I thank you for your fun and provocative nudges, as ever. It isn't everyone that gets me out into the night on a garden search and rescue mission.

Just have to say that Amy will be on Central Texas Gardener starting 7/10/10!

The garden podcast I won't miss:
Garden Conversations with Amy Ivy via NCPR. I agree with Craig Cramer, who calls it "the meatiest gardening podcast around".

Also, must listen to podcasts of "Wait, Wait,Don't Tell Me" and Leonard Lopate.

There is just too much noise going on 24/7.
When I have the opportunity for quiet I embrace it and savory it.
Hence I don't have an Ipod and when working in the garden it as a meditative experience or blissful quiet ,... well as quiet as it can be when you live right in down town suburbia.
I just don't get all this chatter or the need to hear someone chatter or the need for that chatterer hear themselves chatter so much all the time.

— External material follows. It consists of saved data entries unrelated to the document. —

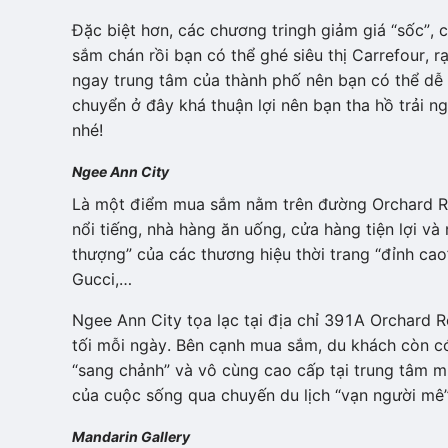
Đặc biệt hơn, các chương tringh giảm giá “sốc”, 
sắm chán rồi bạn có thể ghé siêu thị Carrefour, rạ
ngay trung tâm của thành phố nên bạn có thể dễ 
chuyển ở đây khá thuận lợi nên bạn tha hồ trải 
nhé!
Ngee Ann City
Là một điểm mua sắm nằm trên đường Orchard Roa
nổi tiếng, nhà hàng ăn uống, cửa hàng tiện lợi và
thượng” của các thương hiệu thời trang “đỉnh cao
Gucci,…
Ngee Ann City tọa lạc tại địa chỉ 391A Orchard 
tối mỗi ngày. Bên cạnh mua sắm, du khách còn có
“sang chảnh” và vô cùng cao cấp tại trung tâm 
của cuộc sống qua chuyến du lịch “vạn người mê”
Mandarin Gallery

GardenFork on Itunes or online at

I like Southern Gardening, from Mississippi State University. It used to be Norman Winter, now it's Gary Bachman.

I just have to jump in here and staunchly defend Wiggly Wigglers. They're speaking English, not Chinese. Sure, they use a few different terms and may have different issues (or have a different perspective on the same issues) but they are smart and scathingly funny, as are most things British.

Check out Geek.Farm.Life for hipster homesteader talk.

I don't listen to anything, ever. And, I rarely watch videos unless they are really funny.

I like to read. period.

I haven't had as much time to listen to anything this summer! But when I do it's often TED You can listen to speakers on subjects important to gardeners: like E. O. Wilson, who spoke about saving the earth and Deborah Gordon who studies ants.

...and Wiggly Wigglers is a funny and delightful podcast.